Lazy evaluation in MLX allows it to silently trace tensor operation calls and compile these traces just-in-time into Apple GPU kernels for improved runtime performance. While this provides convenience, it can also influence how we program. For example, during a comparison of the execution time between MLX functions and their PyTorch counterparts, we noticed that one MLX function consumed a disproportionately large fraction of the total running time, whereas its PyTorch equivalent did not.

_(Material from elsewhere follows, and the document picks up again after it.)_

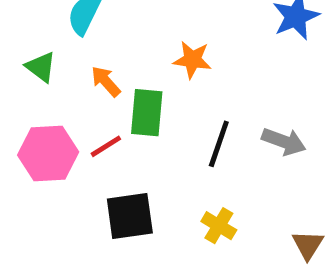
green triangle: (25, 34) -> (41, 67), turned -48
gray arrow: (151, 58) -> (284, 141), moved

After consulting Awni Hannun, the tech lead of MLX, we discovered that the presence of the `array.item()` calls causes MLX to break the program down into small subgraphs and execute each one. It takes longer to execute these small graphs than a single large one since each run necessitates synchronization.

### Measure Performance in All Levels of Details

The Instruments app, included with Xcode, provides visualization of CPU threads and Apple GPU operations, similar to NVIDIA’s NSight. This tool helps developers gain a general understanding of potential bottlenecks in their code. To measure the execution time of each function, we developed the utility `recurrent_drafting/mlx/time_mlx.py`. This utility offers a Python decorator that, when applied to a function, measures and records the function’s execution time into a data structure known as the ledger. At the end of the program, the ledger can be printed to visualize both the absolute and relative time consumed by each function.